Copy the items from the line containing "tabs with keys: instance_id, label, mask_w, mask_h, mask_svg." down to the end of the items, changing "indented with tabs" to "indented with 4 spaces" and leaving everything else as it is.

**Data section**.
* * *
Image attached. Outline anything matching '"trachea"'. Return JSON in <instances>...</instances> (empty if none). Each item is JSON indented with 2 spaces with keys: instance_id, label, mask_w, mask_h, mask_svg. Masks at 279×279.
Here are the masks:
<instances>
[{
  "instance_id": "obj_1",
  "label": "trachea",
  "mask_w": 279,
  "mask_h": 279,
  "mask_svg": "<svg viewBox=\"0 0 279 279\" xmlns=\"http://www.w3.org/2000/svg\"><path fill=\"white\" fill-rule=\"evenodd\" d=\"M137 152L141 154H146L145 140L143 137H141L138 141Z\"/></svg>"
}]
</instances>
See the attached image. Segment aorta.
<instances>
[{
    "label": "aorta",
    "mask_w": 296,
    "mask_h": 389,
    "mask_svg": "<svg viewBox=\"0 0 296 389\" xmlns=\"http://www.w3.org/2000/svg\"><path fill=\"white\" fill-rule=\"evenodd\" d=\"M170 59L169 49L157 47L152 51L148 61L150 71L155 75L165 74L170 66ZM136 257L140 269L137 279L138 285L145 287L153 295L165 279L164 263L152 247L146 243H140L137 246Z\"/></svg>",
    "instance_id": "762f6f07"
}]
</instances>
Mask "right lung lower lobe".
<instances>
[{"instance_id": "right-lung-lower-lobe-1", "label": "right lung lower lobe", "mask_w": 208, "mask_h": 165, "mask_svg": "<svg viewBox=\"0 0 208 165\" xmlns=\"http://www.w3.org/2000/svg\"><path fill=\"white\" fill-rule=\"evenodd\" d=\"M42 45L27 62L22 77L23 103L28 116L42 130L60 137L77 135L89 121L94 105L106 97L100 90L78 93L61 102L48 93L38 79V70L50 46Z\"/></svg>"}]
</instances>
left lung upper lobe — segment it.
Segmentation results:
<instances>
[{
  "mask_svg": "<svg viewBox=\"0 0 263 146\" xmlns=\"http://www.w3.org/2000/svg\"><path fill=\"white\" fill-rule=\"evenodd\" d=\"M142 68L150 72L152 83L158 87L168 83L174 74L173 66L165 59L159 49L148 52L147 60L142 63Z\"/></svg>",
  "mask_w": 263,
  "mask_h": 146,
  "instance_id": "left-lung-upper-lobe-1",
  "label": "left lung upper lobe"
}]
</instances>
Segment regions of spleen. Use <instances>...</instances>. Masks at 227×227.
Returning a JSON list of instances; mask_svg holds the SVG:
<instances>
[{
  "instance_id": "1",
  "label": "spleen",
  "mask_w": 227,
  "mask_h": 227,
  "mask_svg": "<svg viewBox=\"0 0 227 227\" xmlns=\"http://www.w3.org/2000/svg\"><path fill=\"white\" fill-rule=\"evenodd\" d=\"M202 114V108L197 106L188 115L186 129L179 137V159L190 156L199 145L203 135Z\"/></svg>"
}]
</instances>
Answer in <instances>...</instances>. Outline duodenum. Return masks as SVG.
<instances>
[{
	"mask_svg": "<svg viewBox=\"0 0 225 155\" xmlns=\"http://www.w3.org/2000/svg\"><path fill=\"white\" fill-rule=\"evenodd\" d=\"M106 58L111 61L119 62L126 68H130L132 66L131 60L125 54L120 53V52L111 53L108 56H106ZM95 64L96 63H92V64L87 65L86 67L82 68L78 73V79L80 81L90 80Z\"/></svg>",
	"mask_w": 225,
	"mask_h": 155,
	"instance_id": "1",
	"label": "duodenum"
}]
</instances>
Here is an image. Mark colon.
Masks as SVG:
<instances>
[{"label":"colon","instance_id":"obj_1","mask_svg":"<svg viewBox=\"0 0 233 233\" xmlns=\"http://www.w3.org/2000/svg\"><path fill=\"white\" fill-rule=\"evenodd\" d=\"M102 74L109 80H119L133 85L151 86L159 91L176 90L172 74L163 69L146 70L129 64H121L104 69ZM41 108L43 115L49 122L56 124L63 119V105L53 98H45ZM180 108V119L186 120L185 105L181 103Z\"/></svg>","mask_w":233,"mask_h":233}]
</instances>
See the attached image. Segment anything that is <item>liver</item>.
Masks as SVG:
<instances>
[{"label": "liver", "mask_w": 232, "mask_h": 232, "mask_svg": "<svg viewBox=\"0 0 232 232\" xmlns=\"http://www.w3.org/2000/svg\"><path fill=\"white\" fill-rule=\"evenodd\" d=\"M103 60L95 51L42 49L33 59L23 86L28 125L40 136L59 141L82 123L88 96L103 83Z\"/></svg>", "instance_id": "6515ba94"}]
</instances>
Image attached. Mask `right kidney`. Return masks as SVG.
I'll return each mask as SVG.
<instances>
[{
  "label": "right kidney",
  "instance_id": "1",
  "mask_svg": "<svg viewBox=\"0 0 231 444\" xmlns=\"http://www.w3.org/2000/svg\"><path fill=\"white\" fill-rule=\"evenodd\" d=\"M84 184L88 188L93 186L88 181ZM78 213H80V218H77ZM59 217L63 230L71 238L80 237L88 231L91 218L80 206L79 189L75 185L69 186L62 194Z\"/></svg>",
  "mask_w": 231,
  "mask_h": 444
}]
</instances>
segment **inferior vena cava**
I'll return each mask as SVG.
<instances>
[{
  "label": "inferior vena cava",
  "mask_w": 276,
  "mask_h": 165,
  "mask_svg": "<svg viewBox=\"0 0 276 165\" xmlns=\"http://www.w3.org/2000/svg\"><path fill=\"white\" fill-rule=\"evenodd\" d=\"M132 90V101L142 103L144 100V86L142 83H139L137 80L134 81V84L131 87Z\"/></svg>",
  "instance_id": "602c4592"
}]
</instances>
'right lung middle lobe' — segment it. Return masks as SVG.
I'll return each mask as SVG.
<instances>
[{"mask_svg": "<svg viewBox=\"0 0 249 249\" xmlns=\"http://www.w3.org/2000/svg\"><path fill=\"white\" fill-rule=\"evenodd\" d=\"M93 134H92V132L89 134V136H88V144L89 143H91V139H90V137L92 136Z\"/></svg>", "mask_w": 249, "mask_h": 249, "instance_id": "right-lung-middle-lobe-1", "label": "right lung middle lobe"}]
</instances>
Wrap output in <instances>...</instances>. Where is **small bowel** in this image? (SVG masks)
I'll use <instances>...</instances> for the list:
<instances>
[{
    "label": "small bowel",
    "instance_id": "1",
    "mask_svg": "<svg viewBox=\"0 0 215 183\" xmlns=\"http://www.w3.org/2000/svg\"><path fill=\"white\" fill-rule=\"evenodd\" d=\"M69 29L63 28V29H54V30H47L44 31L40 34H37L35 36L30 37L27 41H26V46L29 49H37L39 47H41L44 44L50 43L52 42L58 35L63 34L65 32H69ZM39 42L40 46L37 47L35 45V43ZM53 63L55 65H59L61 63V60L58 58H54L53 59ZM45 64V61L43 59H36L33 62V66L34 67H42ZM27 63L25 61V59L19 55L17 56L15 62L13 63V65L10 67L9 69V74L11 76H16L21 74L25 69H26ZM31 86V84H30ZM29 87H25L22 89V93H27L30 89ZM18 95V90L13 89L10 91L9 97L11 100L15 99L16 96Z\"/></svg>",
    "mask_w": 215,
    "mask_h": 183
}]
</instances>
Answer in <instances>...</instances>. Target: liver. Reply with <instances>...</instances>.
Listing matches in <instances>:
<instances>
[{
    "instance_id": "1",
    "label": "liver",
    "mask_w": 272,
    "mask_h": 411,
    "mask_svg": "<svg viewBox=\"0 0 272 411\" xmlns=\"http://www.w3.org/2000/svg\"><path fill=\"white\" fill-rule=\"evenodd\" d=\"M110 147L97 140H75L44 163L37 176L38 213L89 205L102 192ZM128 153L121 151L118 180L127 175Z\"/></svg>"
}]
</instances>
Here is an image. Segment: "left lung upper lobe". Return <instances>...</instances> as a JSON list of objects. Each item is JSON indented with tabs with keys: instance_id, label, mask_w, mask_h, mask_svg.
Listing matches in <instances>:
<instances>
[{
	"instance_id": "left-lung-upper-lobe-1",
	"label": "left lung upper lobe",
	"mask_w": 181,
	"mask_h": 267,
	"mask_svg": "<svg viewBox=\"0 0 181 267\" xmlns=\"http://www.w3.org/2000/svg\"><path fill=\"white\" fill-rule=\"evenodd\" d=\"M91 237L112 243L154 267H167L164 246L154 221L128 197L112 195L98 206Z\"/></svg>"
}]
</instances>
* * *
**Finished exercise**.
Here is an image. Segment: "left lung upper lobe". Return <instances>...</instances> as a JSON list of objects. Each item is JSON indented with 4 spaces with keys: instance_id, label, mask_w, mask_h, mask_svg.
Listing matches in <instances>:
<instances>
[{
	"instance_id": "left-lung-upper-lobe-1",
	"label": "left lung upper lobe",
	"mask_w": 181,
	"mask_h": 267,
	"mask_svg": "<svg viewBox=\"0 0 181 267\" xmlns=\"http://www.w3.org/2000/svg\"><path fill=\"white\" fill-rule=\"evenodd\" d=\"M91 237L112 243L154 267H167L164 246L154 221L128 197L112 195L98 206Z\"/></svg>"
}]
</instances>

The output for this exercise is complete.